Parvus stellte eine Liste der unaufschiebbaren finanziell-technischen Maßnahmen auf. Darunter sind: Versorgung mit Sprengstoffen, mit Karten unter Hinweis auf die zu sprengenden Brücken, Vorbereitung von Boten, Kontakte mit der bolschewistischen Fraktion, die sich in der Schweiz im Exil befand, Finanzierung linksradikaler Zeitungen. Parvus bat die deutsche Regierung (seit Mitte März 1915 war er der Hauptberater der Regierung in Fragen der russischen Revolution), seinen Plan zu finanzieren.

Am 7. März 1915 telegraphierte von Jagow an Deutschlands Reichsschatzamt: „Zur Unterstützung der revolutionären Propaganda in Rußland werden hier zwei Millionen Mark benötigt ...“[30] Postwendend, zwei Tage später, kam eine positive Antwort. Das war ein Vorschuß. Von den zwei Millionen bekam Parvus sofort eine Million und überwies sie auf seine Konten in Kopenhagen. Dort hatte er ein kommerzielles Imperium aufgebaut, das sich mit Handelsoperationen befaßte. Darunter mit gesetzwidrigem Verkauf von Kohle, Metallen und Waffen an Deutschland, Rußland, Dänemark und andere Länder. Seine Einkünfte waren enorm, er beließ sie in Rußland oder überwies sie auf Konten in anderen Ländern. Einen Großteil der Geldmittel investierte Parvus in die Schaffung von Massenmedien in der ganzen Welt. Sie hätten die Welt und die Bevölkerung Rußlands gegen das Zarenregime aufwiegeln sollen.
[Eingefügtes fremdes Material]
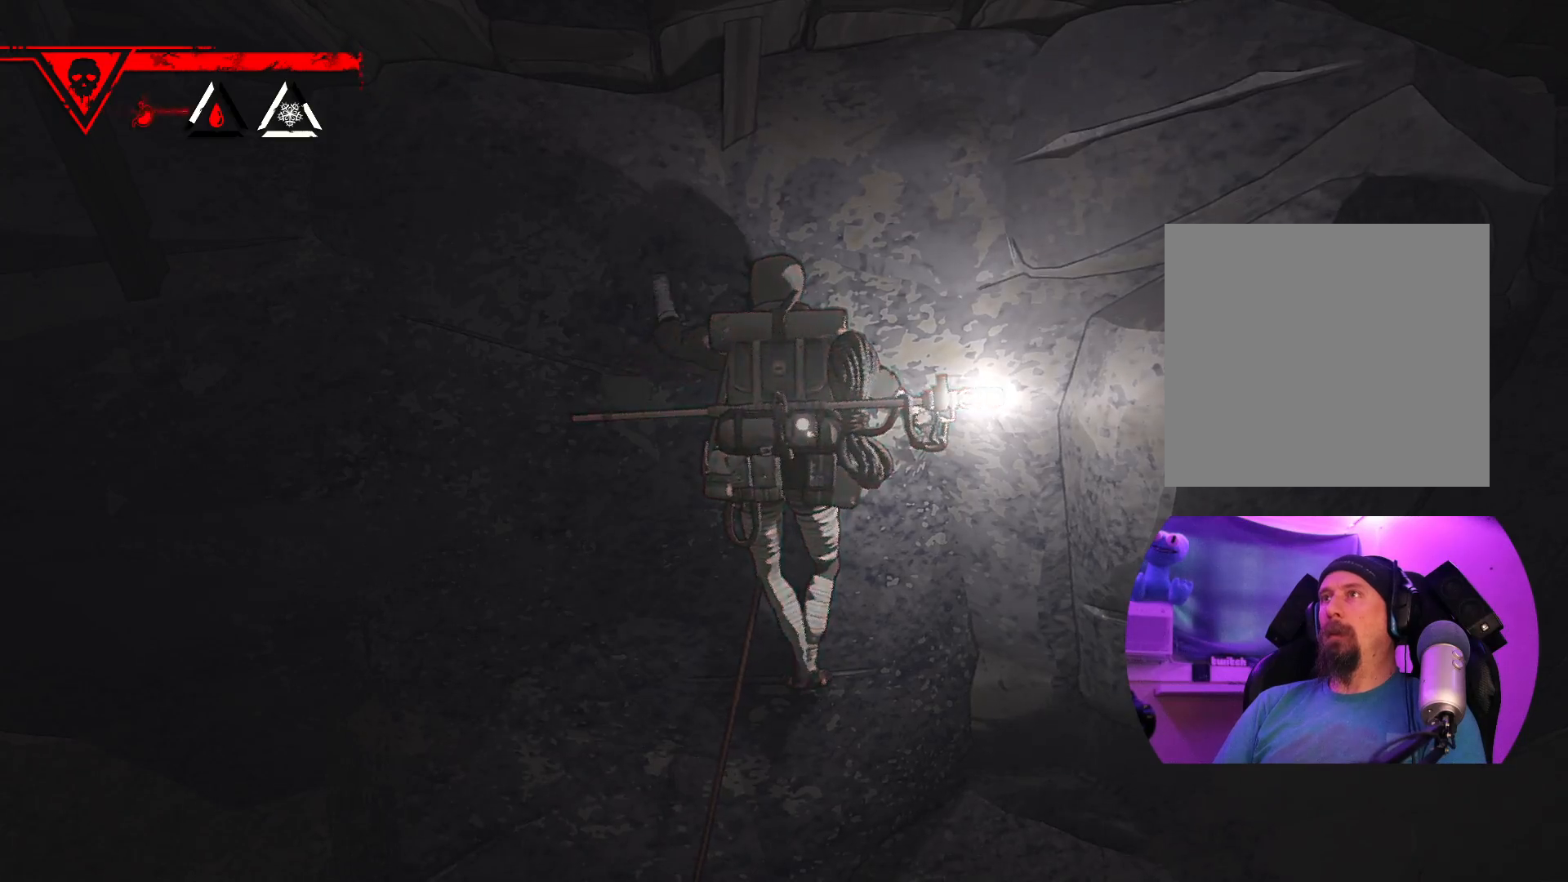
{"dt_ms": 500, "buttons": [], "left_stick": "right", "right_stick": "center", "events": [[117, "left_stick", "right"]]}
Für die wichtigste Aufgabe des Weltproletariats hielt Parvus die Revolution in Rußland und die Vernichtung des Zarismus mit Hilfe der deutschen Bajonette: „Der Zarismus bedrohe die Demokratie in Europa [...]. Deutschland trage die Hauptlast im Kampf gegen den moskowitischen Absolutismus. Die Sache Deutschlands sei die Sache des internationalen Sozialismus.“[31] Somit wäre der Sieg des Kaiserreiches im Weltkrieg Folge der mit seiner Hilfe organisierten Revolution in Rußland und des Sieges des Sozialismus gewesen. Parvus meinte:

„Die Zeit arbeitet für Rußland, das in naher Zukunft eine große Weltmacht sein wird – eine Weltgefahr dazu, wenn es nicht dezentralisiert und demokratisiert wird. Die sicherste Lösung ist daher die Umbildung des Zarenreiches in eine Föderation nach amerikanischem Muster. Wenn es aber nicht gelingt, Rußland zu dezentralisieren, wird es schon in den nächsten Jahren den schlimmsten Militarismus hervorbringen, den die Welt je gesehen hat“.[32]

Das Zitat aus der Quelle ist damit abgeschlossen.